- Occupation: Tutor

= Anthony Fok =

Singaporean tutor

Anthony Fok is a Singaporean private tutor and businessman.

== Education ==
Fok studied in Nanyang Technological University (NTU). He subsequently obtained his Masters of Education from Monash University, Australia.

== Career ==
In 2004, Fok started a tuition center, Xue Hai Tutorial Centre, later renamed as Little Professors Education Group, during his undergraduate days in NTU and expanded the business to more than 15 branches in Singapore. After graduation from NTU with a degree in accountancy and economics in 2007, Fok sold off the tuition center to his partner.

Fok then worked at a Big Four accounting firms but left after five months. He then joined the Ministry of Education to become a school teacher, teaching Principles of Accounts, Economics and Business Studies.

In 2012, Fok left the teaching career to pursue a PhD at the National Institute of Education. While studying, Fok set up another tuition centre, JCEconomics.com, specialising in teaching in A-level economics.

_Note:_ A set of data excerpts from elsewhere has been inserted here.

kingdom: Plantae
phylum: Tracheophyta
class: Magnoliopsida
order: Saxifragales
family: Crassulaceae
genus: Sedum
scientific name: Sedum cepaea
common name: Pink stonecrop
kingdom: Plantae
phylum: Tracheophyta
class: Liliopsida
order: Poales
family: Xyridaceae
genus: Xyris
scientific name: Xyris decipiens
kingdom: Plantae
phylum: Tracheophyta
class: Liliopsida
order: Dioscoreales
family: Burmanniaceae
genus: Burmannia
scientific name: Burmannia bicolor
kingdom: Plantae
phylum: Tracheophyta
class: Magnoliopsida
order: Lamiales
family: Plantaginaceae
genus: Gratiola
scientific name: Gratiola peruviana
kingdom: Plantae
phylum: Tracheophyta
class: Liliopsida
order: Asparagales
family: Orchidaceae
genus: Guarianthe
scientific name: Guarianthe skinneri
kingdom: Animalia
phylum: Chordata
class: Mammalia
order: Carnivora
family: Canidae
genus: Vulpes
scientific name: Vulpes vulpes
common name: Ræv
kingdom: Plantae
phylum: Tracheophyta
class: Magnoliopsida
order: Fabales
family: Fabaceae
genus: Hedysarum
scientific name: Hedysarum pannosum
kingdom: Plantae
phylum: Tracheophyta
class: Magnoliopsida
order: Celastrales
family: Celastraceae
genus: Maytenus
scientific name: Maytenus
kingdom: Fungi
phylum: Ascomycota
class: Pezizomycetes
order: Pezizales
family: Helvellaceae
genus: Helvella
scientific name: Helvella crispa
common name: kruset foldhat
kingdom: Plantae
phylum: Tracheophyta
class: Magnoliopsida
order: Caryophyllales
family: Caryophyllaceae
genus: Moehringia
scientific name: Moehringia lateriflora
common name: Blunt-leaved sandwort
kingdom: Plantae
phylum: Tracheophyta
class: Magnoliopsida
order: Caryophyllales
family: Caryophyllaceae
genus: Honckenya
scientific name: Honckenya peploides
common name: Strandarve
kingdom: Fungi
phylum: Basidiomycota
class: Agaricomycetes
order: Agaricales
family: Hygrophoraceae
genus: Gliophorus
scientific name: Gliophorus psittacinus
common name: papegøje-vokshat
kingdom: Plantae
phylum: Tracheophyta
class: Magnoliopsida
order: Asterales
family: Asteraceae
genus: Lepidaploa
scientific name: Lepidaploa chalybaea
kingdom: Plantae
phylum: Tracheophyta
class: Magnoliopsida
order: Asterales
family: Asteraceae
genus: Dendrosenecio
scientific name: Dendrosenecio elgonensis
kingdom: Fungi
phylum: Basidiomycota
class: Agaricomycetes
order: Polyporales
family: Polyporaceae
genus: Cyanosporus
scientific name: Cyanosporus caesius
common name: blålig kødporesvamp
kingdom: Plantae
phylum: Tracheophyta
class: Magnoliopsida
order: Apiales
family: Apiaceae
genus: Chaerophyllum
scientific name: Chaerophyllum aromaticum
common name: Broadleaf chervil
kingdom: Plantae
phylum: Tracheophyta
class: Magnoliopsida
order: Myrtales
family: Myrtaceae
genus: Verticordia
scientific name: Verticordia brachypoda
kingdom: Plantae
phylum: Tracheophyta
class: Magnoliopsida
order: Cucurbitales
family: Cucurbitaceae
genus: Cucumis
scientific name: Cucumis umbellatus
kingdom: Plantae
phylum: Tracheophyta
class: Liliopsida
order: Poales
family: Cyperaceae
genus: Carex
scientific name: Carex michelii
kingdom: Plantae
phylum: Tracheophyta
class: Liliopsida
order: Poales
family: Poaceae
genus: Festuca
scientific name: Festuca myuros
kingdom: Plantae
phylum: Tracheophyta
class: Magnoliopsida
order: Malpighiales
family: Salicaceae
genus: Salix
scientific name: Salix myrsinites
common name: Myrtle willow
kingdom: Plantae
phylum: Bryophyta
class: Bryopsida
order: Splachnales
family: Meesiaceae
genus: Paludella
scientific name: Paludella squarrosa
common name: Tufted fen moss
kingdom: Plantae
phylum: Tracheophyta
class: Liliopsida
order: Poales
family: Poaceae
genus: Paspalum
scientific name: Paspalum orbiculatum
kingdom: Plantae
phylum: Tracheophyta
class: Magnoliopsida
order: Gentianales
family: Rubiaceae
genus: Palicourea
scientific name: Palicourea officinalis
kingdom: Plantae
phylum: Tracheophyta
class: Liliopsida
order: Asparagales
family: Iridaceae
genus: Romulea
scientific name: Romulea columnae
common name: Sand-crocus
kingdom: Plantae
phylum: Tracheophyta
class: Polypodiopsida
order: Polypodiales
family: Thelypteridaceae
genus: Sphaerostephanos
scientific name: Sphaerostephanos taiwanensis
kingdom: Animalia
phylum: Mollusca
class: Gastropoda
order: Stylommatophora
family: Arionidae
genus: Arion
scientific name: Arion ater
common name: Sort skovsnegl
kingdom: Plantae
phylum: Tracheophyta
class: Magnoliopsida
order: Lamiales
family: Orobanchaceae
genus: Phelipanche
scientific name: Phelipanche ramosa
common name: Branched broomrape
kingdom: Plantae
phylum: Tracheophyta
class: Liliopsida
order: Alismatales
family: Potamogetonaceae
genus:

In 2015, Fok set up CPD Singapore Education Services.

In 2016, several media stories included Fok in a list of 'super tutors' who could obtain high incomes for conducting private tuition.

In 2017, several tutors including Fok founded the Association of Tutors (Singapore) and Fok held the role of president in 2017. Fok is also a board member of Association of Person with Special Needs, a charity organization with runs special education schools for special needs students. On 6 October 2022, Fok was elected to the board of Singapore Disability Sports Council.

In 2021, Fok sued rival tutor Edmund Quek for defamation and received S$170,000 in damages.